Enfin, la dernière partie, consacrée au financement de la cinquième branche, laisse une impression d’inachevé, comme le soulignait déjà Localtis (voir notre article du 16 septembre 2020). Le rapport propose en effet un catalogue à la Prévert, avec pas moins – sauf erreur – de 19 sources de financement possibles : transferts (fraction de la CSG, fonds de réserve des retraites, branche famille, Action Logement, ce qu’Emmanuelle Wargon, la ministre du Logement, a déjà fermement écarté), mesures d’économie (sur l’AAH ou l’APA), réduction de certaines niches sociales ou fiscales (emploi de services à domicile, réductions d’impôt…), financements privés (assurance complémentaire obligatoire, mobilisation du patrimoine immobilier privé) et « éventuels prélèvements obligatoires » (deuxième journée de solidarité, hausse de cotisations, suppression de l’abattement au titre des frais professionnels sur la CSG-CRDS, hausse du taux de CSG, remise en cause de l’abattement de 10% sur les revenus des pensions et retraites, extension de l’assiette de la contribution de solidarité pour l’autonomie…).

S’il est courant que les rapports de ce type balaient plusieurs hypothèses en matière de financement, il est tout aussi courant que les auteurs préconisent une solution ou laissent au moins transparaître une inclination. Rien de tel ici, où le rapport évacue la question d’un très tautologique « les choix à l’intérieur de cette palette sont évidemment de nature politique »… Cet exercice n’est bien sûr pas étranger à la focalisation des médias sur la seule question du financement, tandis que les Français risquent de retenir, pour leur part, que la future branche autonomie est synonyme, avant même d’exister, d’une avalanche de taxes et d’impôts.
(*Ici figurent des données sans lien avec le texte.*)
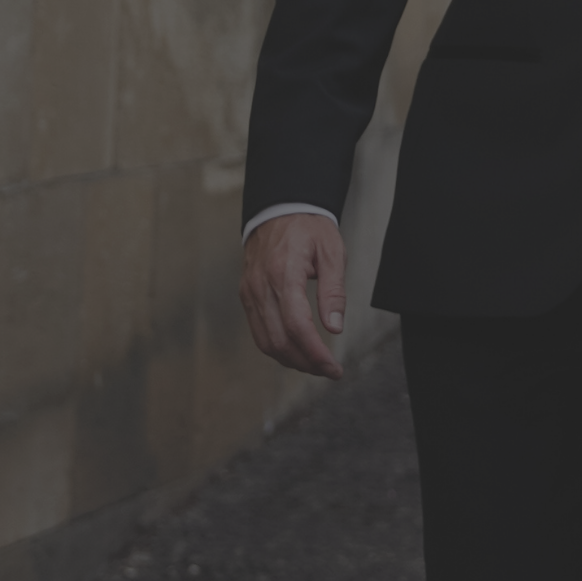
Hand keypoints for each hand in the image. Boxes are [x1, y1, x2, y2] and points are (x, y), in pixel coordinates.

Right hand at [240, 213, 347, 378]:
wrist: (279, 209)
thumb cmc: (309, 228)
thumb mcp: (332, 253)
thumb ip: (334, 292)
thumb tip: (335, 328)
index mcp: (284, 273)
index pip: (296, 326)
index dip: (315, 353)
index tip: (333, 368)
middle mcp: (261, 286)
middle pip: (279, 340)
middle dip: (306, 363)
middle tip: (330, 371)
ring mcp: (250, 292)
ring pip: (265, 341)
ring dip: (291, 360)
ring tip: (316, 365)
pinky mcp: (246, 295)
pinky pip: (258, 330)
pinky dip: (277, 347)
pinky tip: (298, 351)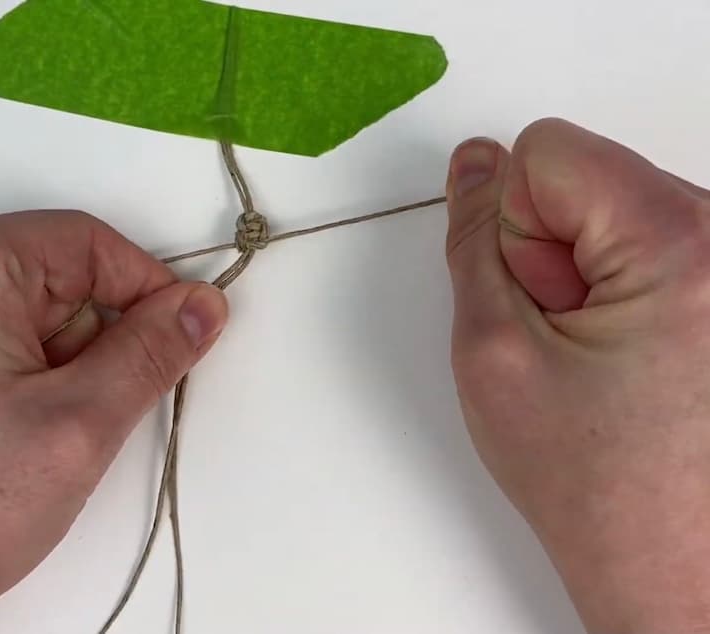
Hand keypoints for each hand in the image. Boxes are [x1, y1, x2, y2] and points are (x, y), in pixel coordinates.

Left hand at [0, 211, 228, 632]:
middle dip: (87, 344)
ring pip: (16, 315)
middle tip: (81, 416)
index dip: (148, 290)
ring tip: (25, 444)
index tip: (181, 334)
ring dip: (49, 370)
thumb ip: (151, 353)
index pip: (87, 242)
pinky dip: (10, 381)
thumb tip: (195, 309)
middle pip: (50, 277)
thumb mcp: (77, 425)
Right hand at [446, 118, 709, 632]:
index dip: (513, 224)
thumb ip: (474, 243)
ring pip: (618, 214)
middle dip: (554, 251)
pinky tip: (630, 360)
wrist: (680, 569)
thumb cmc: (603, 486)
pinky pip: (654, 250)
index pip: (548, 150)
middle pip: (590, 178)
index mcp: (679, 241)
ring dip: (589, 276)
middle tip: (569, 339)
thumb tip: (474, 169)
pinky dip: (626, 293)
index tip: (538, 299)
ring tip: (603, 358)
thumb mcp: (495, 351)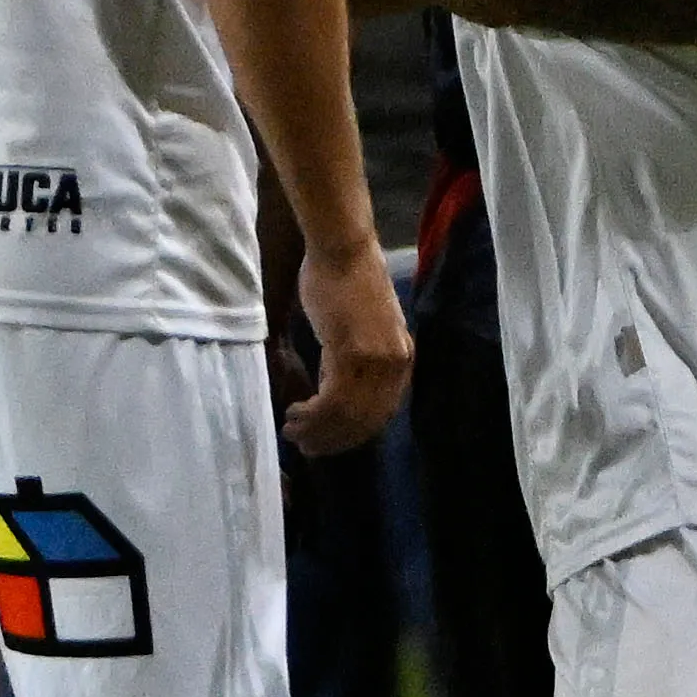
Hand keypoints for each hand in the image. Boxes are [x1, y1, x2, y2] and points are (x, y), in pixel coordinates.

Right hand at [282, 237, 410, 456]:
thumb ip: (355, 359)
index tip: (328, 441)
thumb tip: (332, 388)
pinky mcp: (352, 354)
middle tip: (306, 447)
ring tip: (293, 432)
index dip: (353, 434)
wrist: (343, 248)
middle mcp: (395, 364)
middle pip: (366, 420)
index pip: (382, 412)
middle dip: (334, 440)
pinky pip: (332, 400)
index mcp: (402, 358)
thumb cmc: (345, 279)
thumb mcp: (360, 327)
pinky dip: (312, 414)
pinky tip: (295, 413)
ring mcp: (376, 360)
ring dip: (317, 430)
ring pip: (347, 415)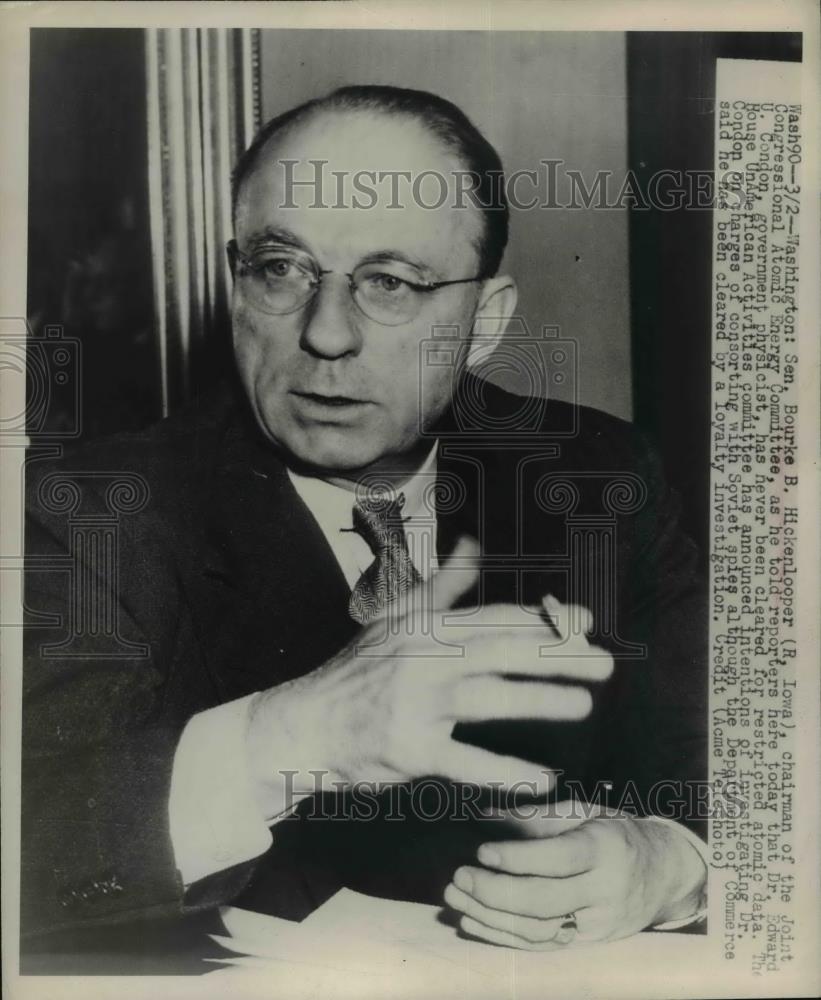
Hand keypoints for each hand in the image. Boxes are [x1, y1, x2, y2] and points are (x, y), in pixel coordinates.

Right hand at [246, 539, 613, 802]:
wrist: (306, 723)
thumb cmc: (359, 671)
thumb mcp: (394, 618)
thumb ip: (440, 585)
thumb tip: (472, 544)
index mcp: (425, 626)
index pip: (494, 617)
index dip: (542, 619)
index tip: (584, 622)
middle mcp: (422, 658)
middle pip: (501, 651)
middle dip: (557, 655)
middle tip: (605, 664)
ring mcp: (415, 704)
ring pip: (488, 699)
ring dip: (539, 700)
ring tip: (583, 704)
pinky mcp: (408, 750)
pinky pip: (464, 762)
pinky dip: (503, 772)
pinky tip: (542, 779)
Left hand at [443, 802, 706, 948]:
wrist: (666, 874)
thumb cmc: (617, 831)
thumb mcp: (587, 811)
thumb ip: (537, 813)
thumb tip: (486, 813)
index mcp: (607, 849)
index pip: (558, 859)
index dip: (518, 858)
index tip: (482, 851)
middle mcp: (605, 892)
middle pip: (545, 902)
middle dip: (496, 893)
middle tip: (459, 877)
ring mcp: (597, 925)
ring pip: (539, 931)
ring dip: (490, 918)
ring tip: (455, 898)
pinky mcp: (588, 944)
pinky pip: (540, 946)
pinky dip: (502, 936)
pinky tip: (472, 921)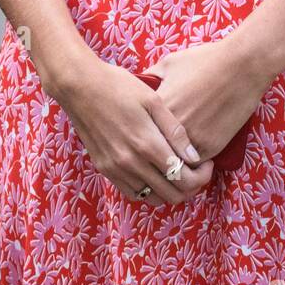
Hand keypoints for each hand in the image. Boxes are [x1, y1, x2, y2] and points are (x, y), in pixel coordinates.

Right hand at [46, 42, 214, 207]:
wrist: (78, 85)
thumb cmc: (118, 85)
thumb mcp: (152, 100)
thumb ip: (175, 131)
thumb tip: (194, 158)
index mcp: (147, 144)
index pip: (185, 178)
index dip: (203, 176)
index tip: (206, 163)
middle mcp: (131, 163)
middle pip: (172, 194)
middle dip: (191, 186)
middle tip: (195, 170)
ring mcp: (115, 168)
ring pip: (153, 198)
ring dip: (170, 190)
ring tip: (176, 171)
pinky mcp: (104, 169)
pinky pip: (133, 193)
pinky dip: (149, 190)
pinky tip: (153, 173)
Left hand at [145, 37, 266, 165]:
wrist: (240, 67)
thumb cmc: (203, 61)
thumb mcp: (168, 63)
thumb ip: (151, 78)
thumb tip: (140, 86)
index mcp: (158, 106)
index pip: (140, 129)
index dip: (140, 130)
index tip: (142, 129)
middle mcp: (172, 127)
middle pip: (154, 149)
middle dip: (152, 150)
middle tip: (153, 149)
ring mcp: (192, 139)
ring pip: (173, 163)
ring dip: (172, 161)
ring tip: (172, 154)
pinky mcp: (211, 147)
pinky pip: (194, 165)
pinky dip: (190, 163)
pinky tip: (189, 155)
Au final, le rapport Vachey reste néanmoins un exercice intéressant, surtout au regard du délai de réalisation laissé à ses auteurs pour tenir la date du 15 septembre fixée dans la loi pour la remise du rapport au Parlement. Certes, il est loin d’épuiser la question. Rien n’est dit, par exemple, sur une éventuelle et nécessaire évolution des prestations intégrées à la future cinquième branche. Mais cela n’entrait pas dans le cadre de la mission, centrée sur le périmètre, la gouvernance et le financement de la branche. Le rapport y sera parvenu sur le périmètre, en partie sur la gouvernance  et beaucoup moins sur le financement.